Originally Posted by bradjohnson101
YooperBrew: Advice received and appreciated. I am with you on the NASCAR thing. I am not trying to change her as much as have her (kinda) be as excited as I am about this great hobby, and partaking in the fruit of its efforts. I am starting to hear grumbles about all the "beer stuff" I read and the beer related discussions that seem to keep popping up into every discussion. So, if she appreciates the stuff, just think of the great relationship we would strengthen. Beer Brewing = Love.
Maybe. I'm no relationship expert, but consider this. What if her passion was quilting? What if she LOVED quilting and making quilts more than any other hobby.
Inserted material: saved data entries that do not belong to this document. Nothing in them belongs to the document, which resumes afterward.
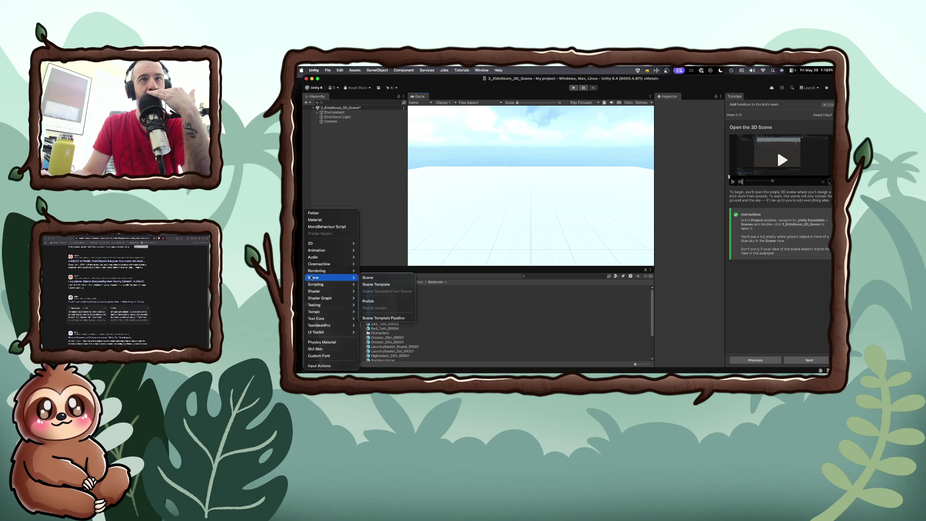
click(431, 269)
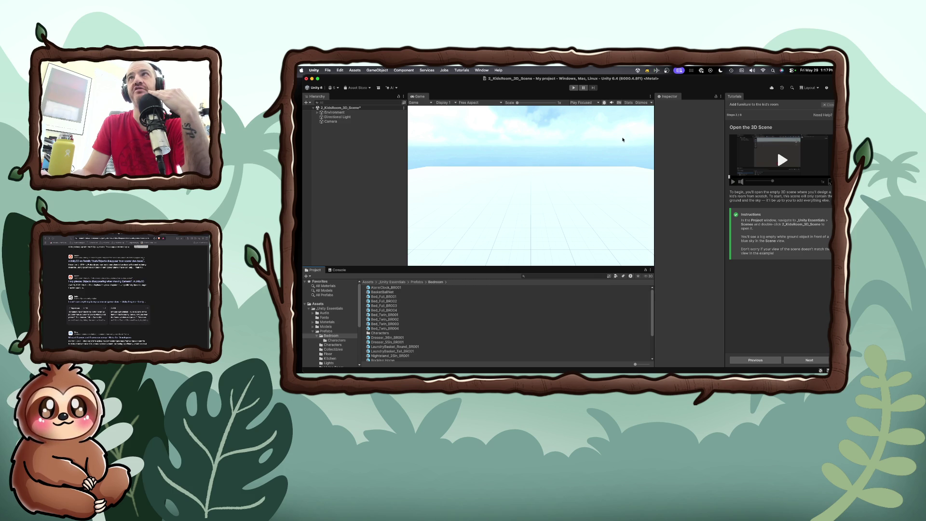
click(482, 70)
mouse_move(490, 104)
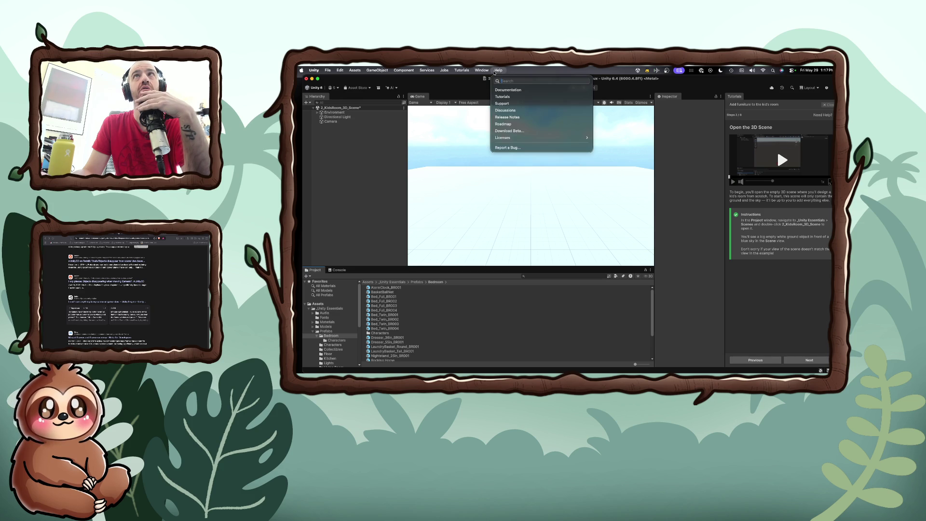
Step: Browse the Tutorials, Component and GameObject menus, closing them without creating anything
mouse_move(460, 71)
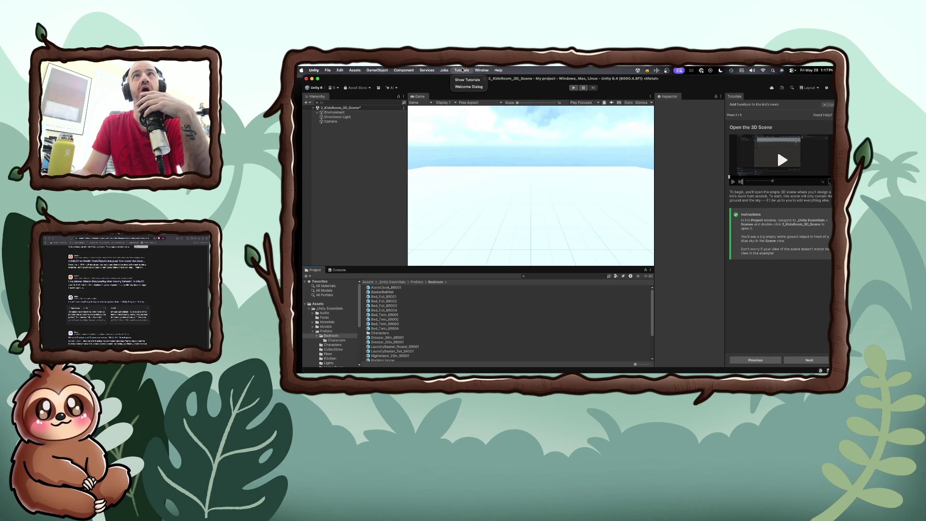
mouse_move(406, 71)
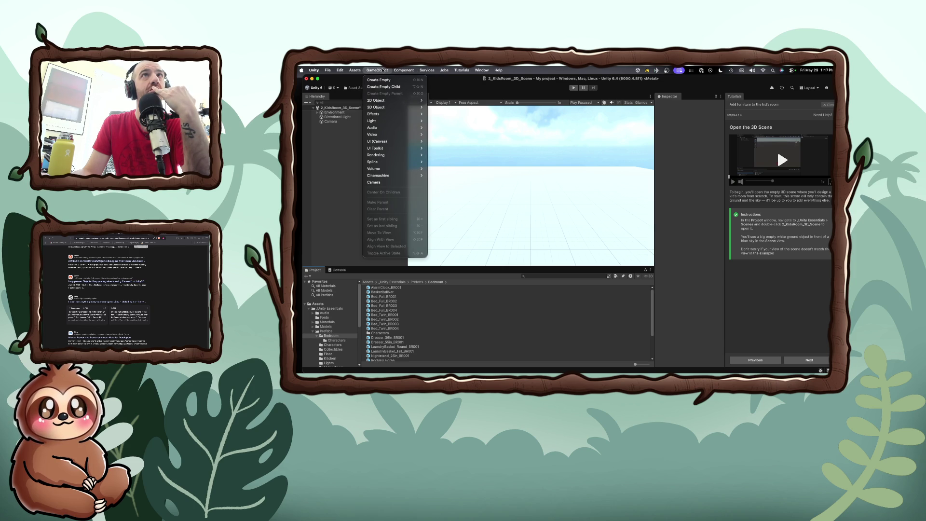
mouse_move(387, 101)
Now, you like them ok, and can appreciate them as "nice", but you can really appreciate how much she loves it. Now, assume she decides that YOU should be as excited as she is about this great hobby (your words), and starts to talk constantly about quilting, and its history, and how important it is. Not only expecting you to hang the quilts, but to appreciate them as much as she does.
Now, I realize that isn't a great analogy, but I think everyone gets what I'm saying. The hobby IS wonderful, and brewing is my obsession. Bob drinks my beer with gusto (even starting to become a hophead, finally) but I certainly can't push him or encourage him to love brewing. He doesn't like all beer styles, but he drinks more of them than he used to. He won't touch a stout, an imperial anything, or an oaked beer. He doesn't brew, doesn't enjoy talking about brewing, and doesn't help with brewing. Because it's MY hobby. If he handed me a shovel (gardening is HIS hobby), I'd get pissed.
I'm all about supporting your life partner. But I'm pricklish about trying to get them excited about a hobby that they lovingly tolerate.